The Law, Death, and Grace in Medieval Poetry: " Sir Gawain and the Green Night "

It’s not easy being green; if you happen to be a knight, being green may cost your head. Being a green knight carries a big responsibility. Some may even say that in your ever-green garments you’re a representation of no less than Christ himself. As a type of Christ, the Green Knight in Sir Gawain and the Green Knight attempts to teach King Arthur and his Round Table a lesson in grace, but is misunderstood and thought of as an evil green giant (and anything but jolly).
As an acclaimed achievement of ancient alliterative adventure, this romance reeks of both mores and morality, all in the guise of a game.
At Christmastime in Camelot, the gallant King Arthur and his followers celebrate the season, placing a premium on appearances. Knights must appear more noble, maidens must appear more fair, and Arthur himself seeks to appear so interested in sport and adventure that he refuses to eat dinner unless told some marvelous tale. But this showboating is not left long without an answer when a mysterious Knight offers the entertainment Arthur seeks. The knight is looking for someone to answer his challenge. Whoever agrees to play this game will be given a beautiful battle-axe. He is to strike a blow with the axe on the Green Knight’s bare neck, but he will do so under a covenant where the Green Knight is to return the blow in one year and one day.
The call is answered by Sir Gawain, and when he journeys to meet the Green Knight in response to their covenant a year later, he is met with another series of games by a seemingly uninvolved Bertilak de Hautdesert. Sir Gawain plays these games with strict attention to the law, but just as man cannot fully follow the law of God, Sir Gawain’s human nature causes him to fall short in adherence to his covenants with Bertilak.
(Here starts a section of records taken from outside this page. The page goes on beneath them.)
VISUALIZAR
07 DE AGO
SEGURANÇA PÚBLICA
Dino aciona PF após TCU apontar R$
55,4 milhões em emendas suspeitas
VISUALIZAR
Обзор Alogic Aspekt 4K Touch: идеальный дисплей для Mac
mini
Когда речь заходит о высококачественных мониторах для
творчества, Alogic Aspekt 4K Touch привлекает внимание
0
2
At his dreaded rendezvous with the Green Knight, he receives an unexpected gift of grace and is not dealt the death he bargained for. The Green Knight merely nicks Gawain in the neck with his axe, revealing his identity as Bertilak and offering Sir Gawain a grace aside from works. Gawain, however, cannot fully accept the Green Knight’s grace, and chooses to legalistically wear a green girdle the rest of his days as a reminder of his failure to fulfill the law of the covenant. As a matter of fact, the entire appearance-oriented Round Table decides to wear green girdles to share in Sir Gawain’s shame; the idea of grace seems to allude them.
Spring is a time of green and of new life, and green in the winter offers a paradox. The knight’s green habiliments might represent the eternal life of Christ, much as the Christmas tree was later used. so the Green Knight may be viewed as a type of Christ, offering eternal life in the midst of the barrenness of winter. The games and covenants are reminiscent of the Bible’s Old Testament covenants with God, but grace comes along to abolish that law and the death man deserves in breaking it.
But the same way man has difficulty understanding God’s gift of grace and thereby returns to the law, Sir Gawain and the knights of the Round Table return to the security found in their law of appearances and covenants.